TASK STATEMENT | Your job is to report every line of the entries that has "with".

DATA |
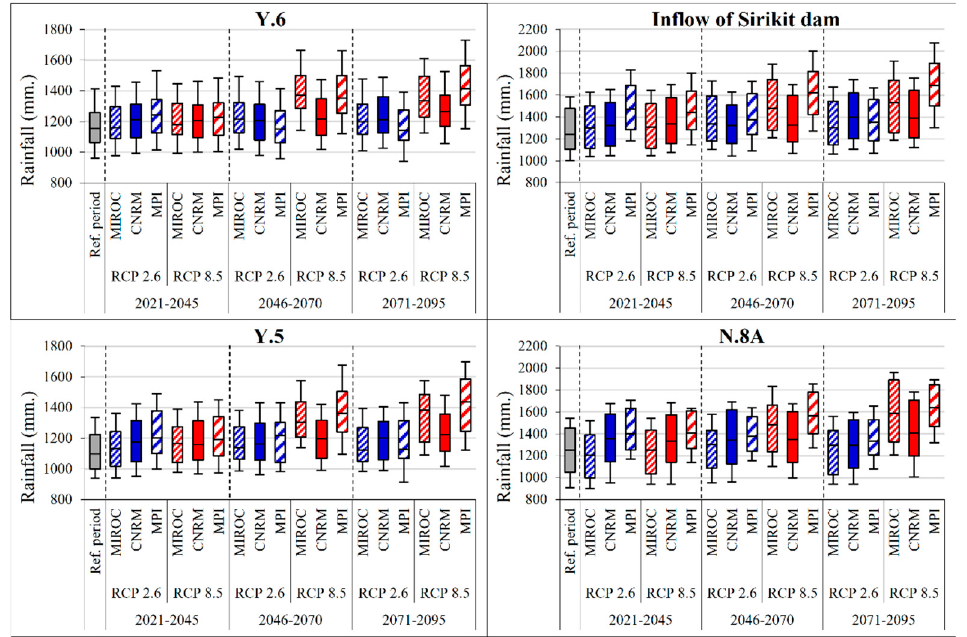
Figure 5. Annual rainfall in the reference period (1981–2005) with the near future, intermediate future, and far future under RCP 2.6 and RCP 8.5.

--

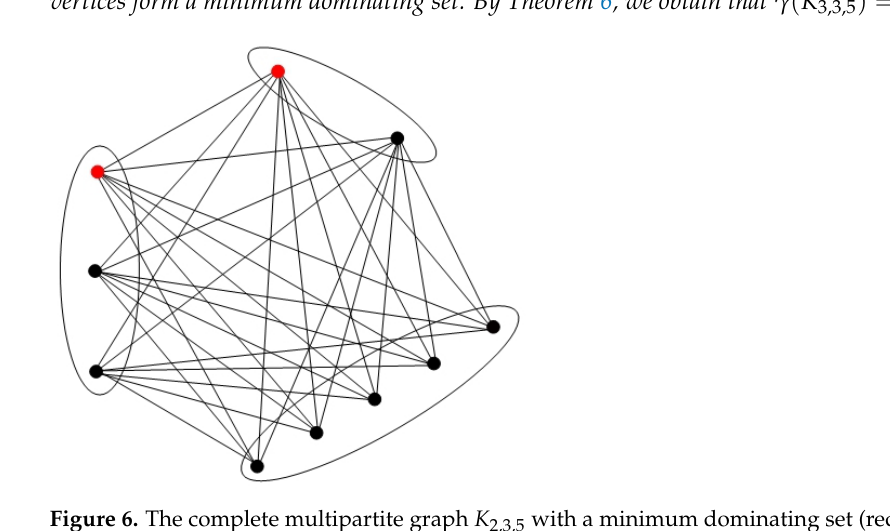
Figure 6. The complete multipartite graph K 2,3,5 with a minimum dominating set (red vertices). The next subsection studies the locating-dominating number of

--

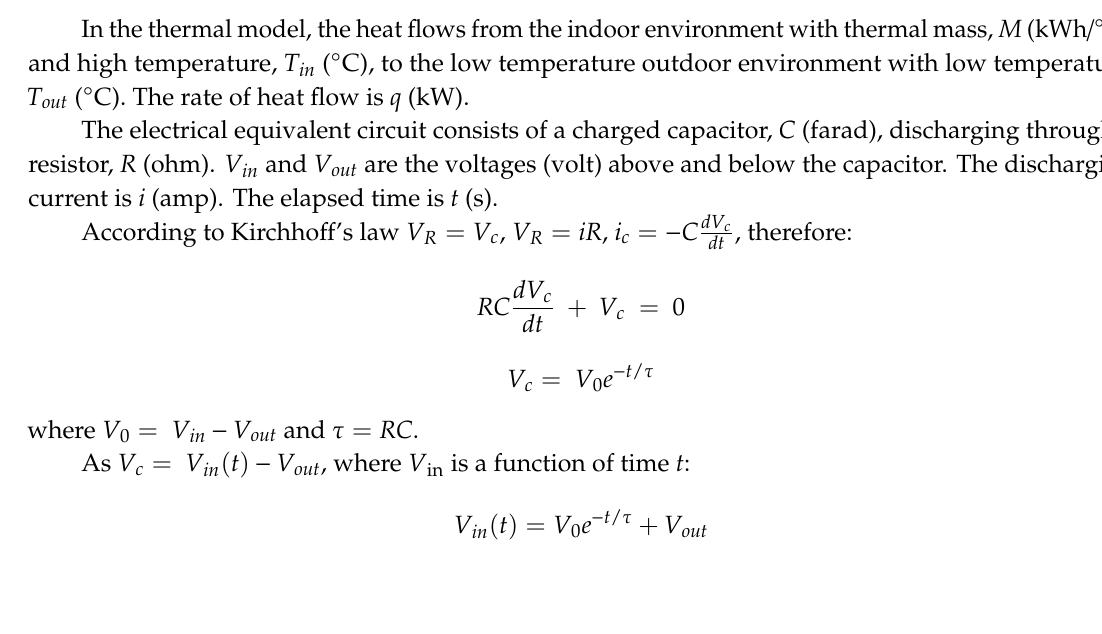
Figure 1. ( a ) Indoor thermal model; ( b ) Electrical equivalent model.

OUTPUT OF THE EXERCISE |
Figure 5. Annual rainfall in the reference period (1981–2005) with the near future, intermediate future, and far future under RCP 2.6 and RCP 8.5.
Figure 6. The complete multipartite graph K 2,3,5 with a minimum dominating set (red vertices). The next subsection studies the locating-dominating number of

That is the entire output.